[Start of section]

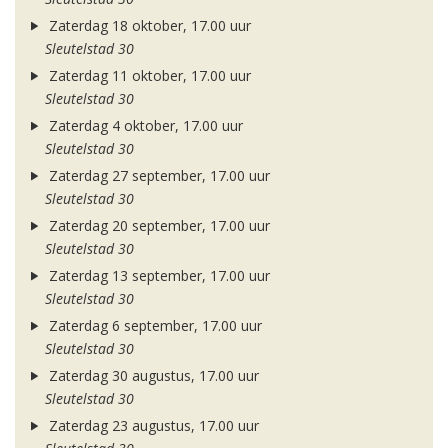
Zaterdag 18 oktober, 17.00 uur
Sleutelstad 30
Zaterdag 11 oktober, 17.00 uur
Sleutelstad 30
Zaterdag 4 oktober, 17.00 uur
Sleutelstad 30
Zaterdag 27 september, 17.00 uur
Sleutelstad 30
Zaterdag 20 september, 17.00 uur
Sleutelstad 30
Zaterdag 13 september, 17.00 uur
Sleutelstad 30
Zaterdag 6 september, 17.00 uur
Sleutelstad 30
Zaterdag 30 augustus, 17.00 uur
Sleutelstad 30
Zaterdag 23 augustus, 17.00 uur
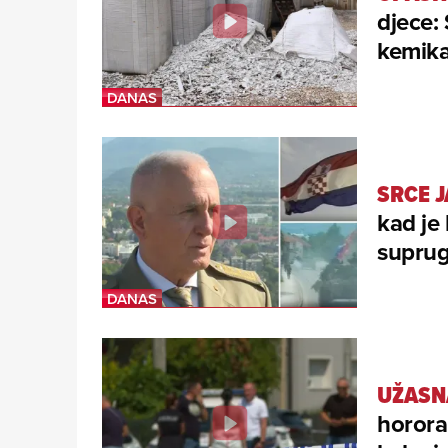
djece: 
kemika
SRCE 
kad je
suprug
UŽASN
horora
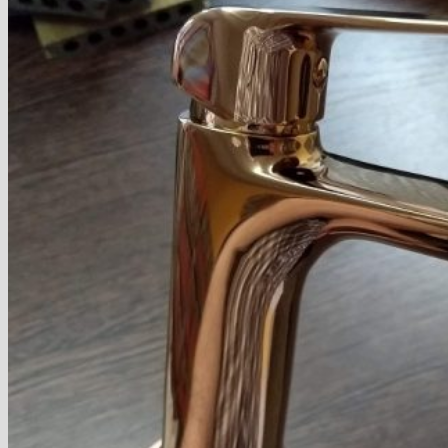
Blog
Hľadať:
Hľadať:
Košík
Žiadne produkty v košíku.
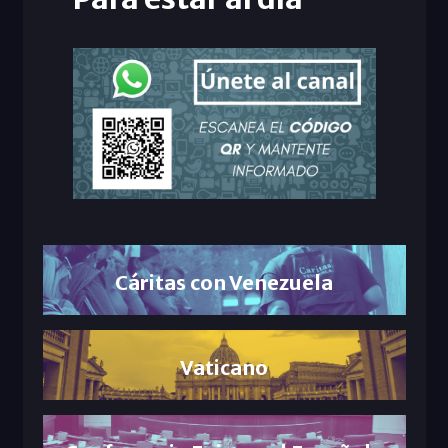
Cáritas con Venezuela
Vaticano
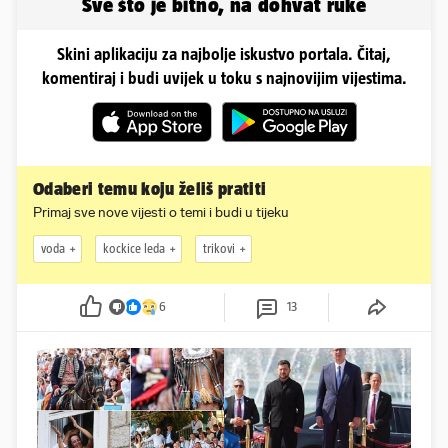
Sve što je bitno, na dohvat ruke
Skini aplikaciju za najbolje iskustvo portala. Čitaj,
komentiraj i budi uvijek u toku s najnovijim vijestima.
Odaberi temu koju želiš pratiti
Primaj sve nove vijesti o temi i budi u tijeku
voda
kockice leda
trikovi
6
13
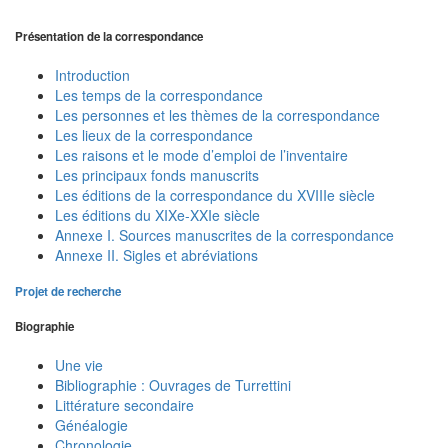
Présentation de la correspondance
Introduction
Les temps de la correspondance
Les personnes et les thèmes de la correspondance
Les lieux de la correspondance
Les raisons et le mode d’emploi de l’inventaire
Les principaux fonds manuscrits
Les éditions de la correspondance du XVIIIe siècle
Les éditions du XIXe-XXIe siècle
Annexe I. Sources manuscrites de la correspondance
Annexe II. Sigles et abréviations
Projet de recherche
Biographie
Une vie
Bibliographie : Ouvrages de Turrettini
Littérature secondaire
Généalogie
Chronologie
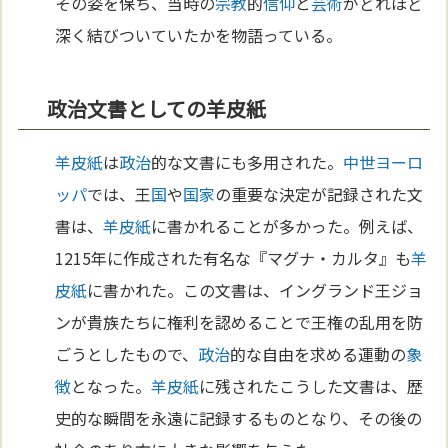
その姿を保ち、当時の
宗教
的
信仰
と
芸術
がどれほど
深く結びついていたかを物語っている。
政治文書としての羊皮紙
羊皮紙
は
政治
的な文書にも多用された。
中世
ヨーロ
ッパ
では、王
国
や
国家
の重要な決定が記録された文
書は、
羊皮紙
に書かれることが多かった。例えば、
1215年に作成された有名な『マグナ・カルタ』も
羊
皮紙
に書かれた。この文書は、イングランド王ジョ
ンが貴族たちに権利を認めることで王権の乱用を防
ごうとしたもので、
政治
的な自由を求める運動の
象
徴
となった。
羊皮紙
に残されたこうした文書は、歴
史的な瞬間を永遠に記録するものとなり、その後の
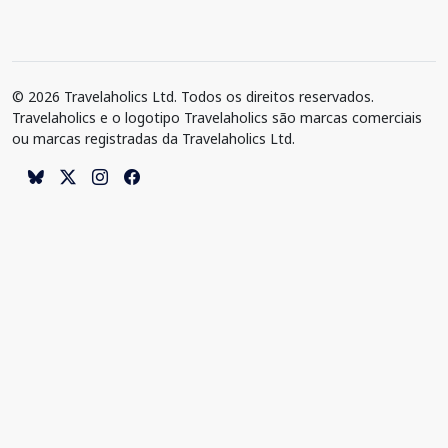
© 2026 Travelaholics Ltd. Todos os direitos reservados.
Travelaholics e o logotipo Travelaholics são marcas comerciais
ou marcas registradas da Travelaholics Ltd.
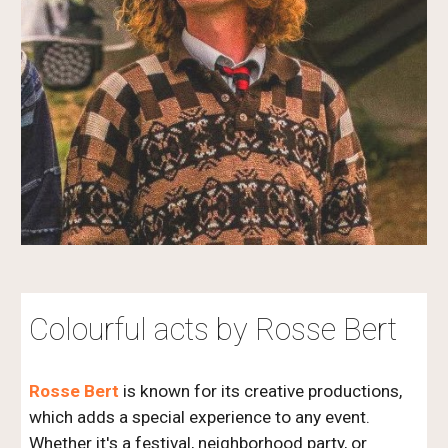
Colourful
 acts 
by
 Rosse Bert
Rosse Bert 
is known for its creative productions, 
which adds a special experience to any event. 
Whether it's a festival, neighborhood party, or 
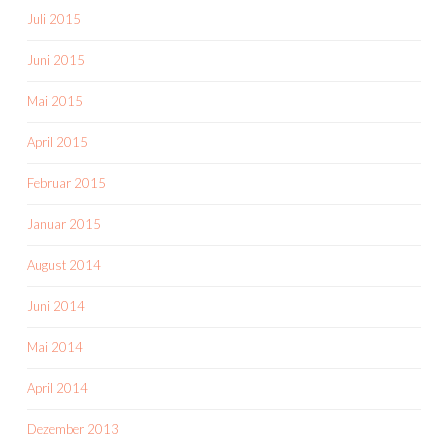
Juli 2015
Juni 2015
Mai 2015
April 2015
Februar 2015
Januar 2015
August 2014
Juni 2014
Mai 2014
April 2014
Dezember 2013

[End of section]

**Description of the task**
Write out all the text in the listing above line for line, leaving the pictures out of your answer.

**Written solution**
Zaterdag 18 oktober, 17.00 uur
Sleutelstad 30
Zaterdag 11 oktober, 17.00 uur
Sleutelstad 30
Zaterdag 4 oktober, 17.00 uur
Sleutelstad 30
Zaterdag 27 september, 17.00 uur
Sleutelstad 30
Zaterdag 20 september, 17.00 uur
Sleutelstad 30
Zaterdag 13 september, 17.00 uur
Sleutelstad 30
Zaterdag 6 september, 17.00 uur
Sleutelstad 30
Zaterdag 30 augustus, 17.00 uur
Sleutelstad 30
Zaterdag 23 augustus, 17.00 uur
djece: 
kemika
SRCE 
kad je
suprug
UŽASN
horora
Blog
Hľadať:
Hľadať:
Košík
Žiadne produkty v košíku.
Cáritas con Venezuela
Vaticano
Sve što je bitno, na dohvat ruke
Skini aplikaciju za najbolje iskustvo portala. Čitaj,
komentiraj i budi uvijek u toku s najnovijim vijestima.
Odaberi temu koju želiš pratiti
Primaj sve nove vijesti o temi i budi u tijeku
voda
kockice leda
trikovi
6
13
Présentation de la correspondance
Introduction
Les temps de la correspondance
Les personnes et les thèmes de la correspondance
Les lieux de la correspondance
Les raisons et le mode d’emploi de l’inventaire
Les principaux fonds manuscrits
Les éditions de la correspondance du XVIIIe siècle
Les éditions du XIXe-XXIe siècle
Annexe I. Sources manuscrites de la correspondance
Annexe II. Sigles et abréviations
Projet de recherche
Biographie
Une vie
Bibliographie : Ouvrages de Turrettini
Littérature secondaire
Généalogie
Chronologie
その姿を保ち、当時の
宗教
的
信仰
と
芸術
がどれほど
深く結びついていたかを物語っている。
政治文書としての羊皮紙
羊皮紙
は
政治
的な文書にも多用された。
中世
ヨーロ
ッパ
では、王
国
や
国家
の重要な決定が記録された文
書は、
羊皮紙
に書かれることが多かった。例えば、
1215年に作成された有名な『マグナ・カルタ』も
羊
皮紙
に書かれた。この文書は、イングランド王ジョ
ンが貴族たちに権利を認めることで王権の乱用を防
ごうとしたもので、
政治
的な自由を求める運動の
象
徴
となった。
羊皮紙
に残されたこうした文書は、歴
史的な瞬間を永遠に記録するものとなり、その後の
© 2026 Travelaholics Ltd. Todos os direitos reservados.
Travelaholics e o logotipo Travelaholics são marcas comerciais
ou marcas registradas da Travelaholics Ltd.
Colourful
 acts 
by
 Rosse Bert
Rosse Bert 
is known for its creative productions, 
which adds a special experience to any event. 
Whether it's a festival, neighborhood party, or 
Juli 2015
Juni 2015
Mai 2015
April 2015
Februar 2015
Januar 2015
August 2014
Juni 2014
Mai 2014
April 2014
Dezember 2013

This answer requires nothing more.